Algérie : quand Bouteflika demande à la presse de transmettre « la vérité »

Le Président algérien Abdelaziz Bouteflika a appelé la presse nationale à transmettre « la vérité, rien que la vérité ».

En Algérie, le Président Abdelaziz Bouteflika a appelé, ce vendredi 21 octobre 2016, la presse nationale à transmettre « la vérité, rien que la vérité ». Selon TSA, le chef de l’Etat a appelé les journalistes à défendre les intérêts de l’Algérie et non le pouvoir ou un courant politique quel qu’il soit, exhortant la presse « à ne jamais perdre de vue l’Algérie en tant que patrie, Etat et peuple. L’Algérie et ses intérêts, non pas le pouvoir ni un courant politique quel qu’il soit ».

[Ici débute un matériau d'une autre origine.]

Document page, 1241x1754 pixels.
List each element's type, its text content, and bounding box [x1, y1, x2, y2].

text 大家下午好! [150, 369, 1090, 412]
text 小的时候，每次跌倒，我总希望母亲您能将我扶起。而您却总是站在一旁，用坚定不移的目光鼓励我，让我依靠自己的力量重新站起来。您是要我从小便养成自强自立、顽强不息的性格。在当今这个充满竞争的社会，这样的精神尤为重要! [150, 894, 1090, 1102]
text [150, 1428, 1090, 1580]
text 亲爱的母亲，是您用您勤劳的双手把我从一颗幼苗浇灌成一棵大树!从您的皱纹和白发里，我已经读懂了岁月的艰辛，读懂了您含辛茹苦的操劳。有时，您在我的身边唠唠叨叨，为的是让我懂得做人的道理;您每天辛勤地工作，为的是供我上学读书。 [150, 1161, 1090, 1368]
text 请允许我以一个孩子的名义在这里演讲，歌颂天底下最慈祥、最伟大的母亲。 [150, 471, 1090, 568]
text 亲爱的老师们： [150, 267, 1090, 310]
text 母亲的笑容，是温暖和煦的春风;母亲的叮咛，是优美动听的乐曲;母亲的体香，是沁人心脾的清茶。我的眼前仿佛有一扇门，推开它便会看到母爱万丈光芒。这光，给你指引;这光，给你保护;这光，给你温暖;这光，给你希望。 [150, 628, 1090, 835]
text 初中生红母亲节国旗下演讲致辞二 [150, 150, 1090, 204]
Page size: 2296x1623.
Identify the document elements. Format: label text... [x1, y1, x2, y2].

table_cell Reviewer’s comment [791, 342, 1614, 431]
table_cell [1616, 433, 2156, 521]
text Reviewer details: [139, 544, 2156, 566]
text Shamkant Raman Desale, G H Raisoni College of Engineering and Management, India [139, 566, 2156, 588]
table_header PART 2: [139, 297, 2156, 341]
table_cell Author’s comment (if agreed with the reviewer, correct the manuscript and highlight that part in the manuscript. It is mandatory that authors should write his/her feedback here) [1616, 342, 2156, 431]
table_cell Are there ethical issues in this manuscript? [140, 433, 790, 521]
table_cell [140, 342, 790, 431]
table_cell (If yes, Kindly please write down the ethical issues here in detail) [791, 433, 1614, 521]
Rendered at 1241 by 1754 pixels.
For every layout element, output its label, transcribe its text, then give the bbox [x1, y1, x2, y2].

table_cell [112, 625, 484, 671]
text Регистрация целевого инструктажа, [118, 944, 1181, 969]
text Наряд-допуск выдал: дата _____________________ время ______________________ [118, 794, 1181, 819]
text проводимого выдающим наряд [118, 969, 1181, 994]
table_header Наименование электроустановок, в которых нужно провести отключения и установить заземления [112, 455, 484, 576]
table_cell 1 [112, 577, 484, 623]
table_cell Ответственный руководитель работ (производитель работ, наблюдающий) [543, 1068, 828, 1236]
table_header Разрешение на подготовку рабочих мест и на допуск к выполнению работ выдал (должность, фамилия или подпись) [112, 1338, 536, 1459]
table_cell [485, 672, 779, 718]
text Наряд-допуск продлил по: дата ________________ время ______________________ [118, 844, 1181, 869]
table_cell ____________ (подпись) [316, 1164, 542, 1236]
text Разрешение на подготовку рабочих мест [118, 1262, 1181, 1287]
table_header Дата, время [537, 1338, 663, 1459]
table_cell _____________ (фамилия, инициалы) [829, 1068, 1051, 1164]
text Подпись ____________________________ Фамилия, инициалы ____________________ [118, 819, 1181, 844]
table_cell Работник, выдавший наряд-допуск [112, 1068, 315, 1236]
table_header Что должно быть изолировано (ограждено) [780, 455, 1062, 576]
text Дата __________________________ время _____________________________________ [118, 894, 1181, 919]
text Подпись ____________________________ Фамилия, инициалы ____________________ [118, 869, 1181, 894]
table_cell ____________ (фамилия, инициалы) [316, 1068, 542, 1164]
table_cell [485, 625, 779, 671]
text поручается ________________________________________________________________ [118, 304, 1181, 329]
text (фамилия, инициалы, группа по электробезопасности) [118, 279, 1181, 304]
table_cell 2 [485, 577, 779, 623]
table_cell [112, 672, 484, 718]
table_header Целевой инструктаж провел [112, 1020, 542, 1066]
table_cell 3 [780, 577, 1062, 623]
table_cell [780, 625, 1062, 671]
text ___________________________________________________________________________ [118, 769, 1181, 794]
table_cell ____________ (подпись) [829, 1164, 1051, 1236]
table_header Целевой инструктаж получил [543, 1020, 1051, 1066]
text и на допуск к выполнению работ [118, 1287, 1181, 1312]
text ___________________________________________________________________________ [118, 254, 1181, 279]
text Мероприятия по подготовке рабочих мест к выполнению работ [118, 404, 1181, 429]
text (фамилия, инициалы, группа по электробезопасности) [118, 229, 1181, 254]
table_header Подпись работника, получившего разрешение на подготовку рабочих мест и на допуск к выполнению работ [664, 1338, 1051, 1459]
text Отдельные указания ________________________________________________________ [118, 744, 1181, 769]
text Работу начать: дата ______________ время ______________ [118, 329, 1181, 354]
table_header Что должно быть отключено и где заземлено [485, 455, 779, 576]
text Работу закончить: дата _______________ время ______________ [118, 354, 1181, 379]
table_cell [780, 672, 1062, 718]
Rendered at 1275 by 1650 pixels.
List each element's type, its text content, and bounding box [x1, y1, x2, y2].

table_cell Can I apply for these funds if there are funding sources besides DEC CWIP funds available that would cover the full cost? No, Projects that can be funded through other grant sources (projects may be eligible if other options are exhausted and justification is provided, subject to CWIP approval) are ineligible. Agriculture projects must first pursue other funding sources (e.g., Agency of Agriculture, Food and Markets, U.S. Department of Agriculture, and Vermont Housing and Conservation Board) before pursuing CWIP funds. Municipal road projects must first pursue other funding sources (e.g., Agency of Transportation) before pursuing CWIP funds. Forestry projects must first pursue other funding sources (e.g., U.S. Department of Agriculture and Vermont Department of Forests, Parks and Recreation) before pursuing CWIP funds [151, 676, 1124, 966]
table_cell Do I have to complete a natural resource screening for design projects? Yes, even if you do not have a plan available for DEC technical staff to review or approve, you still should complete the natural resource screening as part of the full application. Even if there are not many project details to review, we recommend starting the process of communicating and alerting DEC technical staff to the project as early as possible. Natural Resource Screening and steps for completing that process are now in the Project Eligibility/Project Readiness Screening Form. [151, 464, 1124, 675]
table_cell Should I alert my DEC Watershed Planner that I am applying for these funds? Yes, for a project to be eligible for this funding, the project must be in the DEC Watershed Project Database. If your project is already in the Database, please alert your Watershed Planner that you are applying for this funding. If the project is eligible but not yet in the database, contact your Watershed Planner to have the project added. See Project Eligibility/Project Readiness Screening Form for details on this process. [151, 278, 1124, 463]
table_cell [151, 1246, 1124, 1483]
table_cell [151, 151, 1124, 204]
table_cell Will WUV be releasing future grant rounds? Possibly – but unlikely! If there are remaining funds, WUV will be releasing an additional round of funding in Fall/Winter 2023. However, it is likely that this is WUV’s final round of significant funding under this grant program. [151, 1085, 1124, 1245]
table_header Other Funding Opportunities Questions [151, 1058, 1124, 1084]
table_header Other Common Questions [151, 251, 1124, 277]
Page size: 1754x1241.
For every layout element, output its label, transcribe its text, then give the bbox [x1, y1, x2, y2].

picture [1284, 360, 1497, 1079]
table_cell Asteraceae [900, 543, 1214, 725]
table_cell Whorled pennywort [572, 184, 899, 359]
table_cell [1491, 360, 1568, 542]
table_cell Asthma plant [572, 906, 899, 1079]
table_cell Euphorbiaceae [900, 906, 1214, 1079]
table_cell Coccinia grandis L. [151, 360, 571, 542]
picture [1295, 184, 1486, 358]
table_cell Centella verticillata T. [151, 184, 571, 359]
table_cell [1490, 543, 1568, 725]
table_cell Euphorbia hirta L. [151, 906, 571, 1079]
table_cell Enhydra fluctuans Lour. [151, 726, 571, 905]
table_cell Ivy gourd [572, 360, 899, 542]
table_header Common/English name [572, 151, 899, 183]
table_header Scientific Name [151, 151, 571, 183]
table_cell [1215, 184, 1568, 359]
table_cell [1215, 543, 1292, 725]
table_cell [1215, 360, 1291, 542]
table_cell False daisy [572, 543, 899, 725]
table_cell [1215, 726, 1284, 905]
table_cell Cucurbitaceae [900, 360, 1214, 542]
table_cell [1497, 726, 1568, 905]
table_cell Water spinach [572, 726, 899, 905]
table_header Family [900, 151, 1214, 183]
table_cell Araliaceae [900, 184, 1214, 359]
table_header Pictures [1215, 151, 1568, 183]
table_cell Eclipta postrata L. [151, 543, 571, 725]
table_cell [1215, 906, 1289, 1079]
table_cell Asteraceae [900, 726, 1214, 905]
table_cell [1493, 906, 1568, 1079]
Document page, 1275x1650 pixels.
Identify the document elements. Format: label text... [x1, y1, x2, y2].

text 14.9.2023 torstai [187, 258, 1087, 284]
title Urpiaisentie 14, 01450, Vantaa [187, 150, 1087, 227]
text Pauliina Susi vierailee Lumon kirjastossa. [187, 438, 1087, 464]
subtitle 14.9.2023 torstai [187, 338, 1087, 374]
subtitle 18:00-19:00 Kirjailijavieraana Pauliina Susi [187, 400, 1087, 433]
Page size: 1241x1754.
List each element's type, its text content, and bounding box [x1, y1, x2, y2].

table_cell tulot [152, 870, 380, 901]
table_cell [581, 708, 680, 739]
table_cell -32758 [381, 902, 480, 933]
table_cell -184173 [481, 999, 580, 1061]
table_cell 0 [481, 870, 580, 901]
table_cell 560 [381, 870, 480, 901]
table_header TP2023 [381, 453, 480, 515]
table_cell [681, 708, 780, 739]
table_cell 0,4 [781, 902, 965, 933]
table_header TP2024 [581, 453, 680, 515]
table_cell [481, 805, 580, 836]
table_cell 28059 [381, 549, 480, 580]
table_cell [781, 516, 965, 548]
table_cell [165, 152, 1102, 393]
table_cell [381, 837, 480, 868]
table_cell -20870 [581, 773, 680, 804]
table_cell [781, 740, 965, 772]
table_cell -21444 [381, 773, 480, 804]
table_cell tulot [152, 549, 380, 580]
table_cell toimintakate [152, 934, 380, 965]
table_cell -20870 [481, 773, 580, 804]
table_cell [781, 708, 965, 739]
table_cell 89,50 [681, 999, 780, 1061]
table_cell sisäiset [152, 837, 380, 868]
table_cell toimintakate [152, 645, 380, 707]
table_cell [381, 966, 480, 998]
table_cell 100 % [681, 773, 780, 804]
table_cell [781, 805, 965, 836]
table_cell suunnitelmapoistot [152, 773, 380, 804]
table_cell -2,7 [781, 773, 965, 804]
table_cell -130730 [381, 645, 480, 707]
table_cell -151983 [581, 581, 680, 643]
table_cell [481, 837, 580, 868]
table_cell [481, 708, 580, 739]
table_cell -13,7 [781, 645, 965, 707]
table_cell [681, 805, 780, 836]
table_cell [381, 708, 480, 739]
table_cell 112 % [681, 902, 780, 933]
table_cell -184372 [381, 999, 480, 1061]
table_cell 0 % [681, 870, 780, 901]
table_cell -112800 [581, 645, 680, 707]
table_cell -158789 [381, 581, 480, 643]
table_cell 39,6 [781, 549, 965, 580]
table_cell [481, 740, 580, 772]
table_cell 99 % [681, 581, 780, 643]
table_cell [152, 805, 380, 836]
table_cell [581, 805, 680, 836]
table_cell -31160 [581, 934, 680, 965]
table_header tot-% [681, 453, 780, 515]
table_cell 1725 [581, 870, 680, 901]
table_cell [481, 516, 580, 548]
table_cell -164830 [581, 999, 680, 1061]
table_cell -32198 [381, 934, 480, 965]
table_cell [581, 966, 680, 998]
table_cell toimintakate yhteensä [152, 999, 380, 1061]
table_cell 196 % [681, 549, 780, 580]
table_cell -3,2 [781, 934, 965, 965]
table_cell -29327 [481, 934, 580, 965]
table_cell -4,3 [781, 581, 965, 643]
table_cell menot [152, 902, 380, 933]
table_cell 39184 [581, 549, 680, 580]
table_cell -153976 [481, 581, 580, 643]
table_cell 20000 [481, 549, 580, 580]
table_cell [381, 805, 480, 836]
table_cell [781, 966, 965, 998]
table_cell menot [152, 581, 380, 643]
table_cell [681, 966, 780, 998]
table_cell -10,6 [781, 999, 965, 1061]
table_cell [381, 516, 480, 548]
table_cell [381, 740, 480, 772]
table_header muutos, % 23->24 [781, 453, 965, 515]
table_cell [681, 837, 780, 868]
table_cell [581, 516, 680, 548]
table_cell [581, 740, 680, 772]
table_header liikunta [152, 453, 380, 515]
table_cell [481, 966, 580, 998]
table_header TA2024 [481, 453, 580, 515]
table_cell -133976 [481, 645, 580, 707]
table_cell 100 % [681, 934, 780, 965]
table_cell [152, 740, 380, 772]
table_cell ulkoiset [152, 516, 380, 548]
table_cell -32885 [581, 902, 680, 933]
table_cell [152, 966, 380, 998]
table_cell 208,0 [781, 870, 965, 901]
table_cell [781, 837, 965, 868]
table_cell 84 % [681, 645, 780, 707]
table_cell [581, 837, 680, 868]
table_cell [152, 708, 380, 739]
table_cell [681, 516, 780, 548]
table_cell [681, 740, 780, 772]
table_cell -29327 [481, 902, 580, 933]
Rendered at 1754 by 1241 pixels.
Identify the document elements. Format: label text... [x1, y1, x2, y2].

« L’Algérie est confrontée aujourd’hui à plusieurs défis, tant pour la préservation de sa sécurité et sa stabilité dans un environnement marqué par les tensions que pour le parachèvement de son processus rénové sur la voie de la construction et de l’édification économique, sociale, culturelle et politique », a insisté le Président algérien a insisté dans un message publié via l’agence officielle APS. Pour le Président Bouteflika, « face à tous ces défis, un acteur influent dans le façonnage de l’opinion publique et la mobilisation des énergies et des volontés ».

« Partant de ce principe et de ces règles et limites, vous me trouverez toujours à vos côtés, défenseur de vos droits et œuvrant à la promotion de votre profession», a indiqué le chef de l’Etat algérien, exhortant « la corporation de la presse écrite et les autorités publiques concernées à œuvrer ensemble pour accélérer la mise en place de l’Autorité de régulation de la presse écrite, stipulée par la loi ». Le dirigeant algérien a rappelé que « l’Algérie s’est dotée d’une législation dont nous pouvons nous enorgueillir en ce sens qu’elle a permis à notre pays d’occuper une place importante en terme de reconnaissance et de consécration de la liberté de la presse».

Le Chef de l’État a émis le vœu que cet organe soit lui aussi « un espace pour établir davantage de compréhension entre le pouvoir et la presse écrite et aider la presse algérienne à améliorer sa performance, non seulement en termes de liberté d’opinion, de diversité d’idées et de convictions mais également pour la consécration de la certitude que nous sommes, aussi différentes que soient nos obédiences, un peuple uni et unique et que nous n’avons d’autre patrie que l’Algérie ».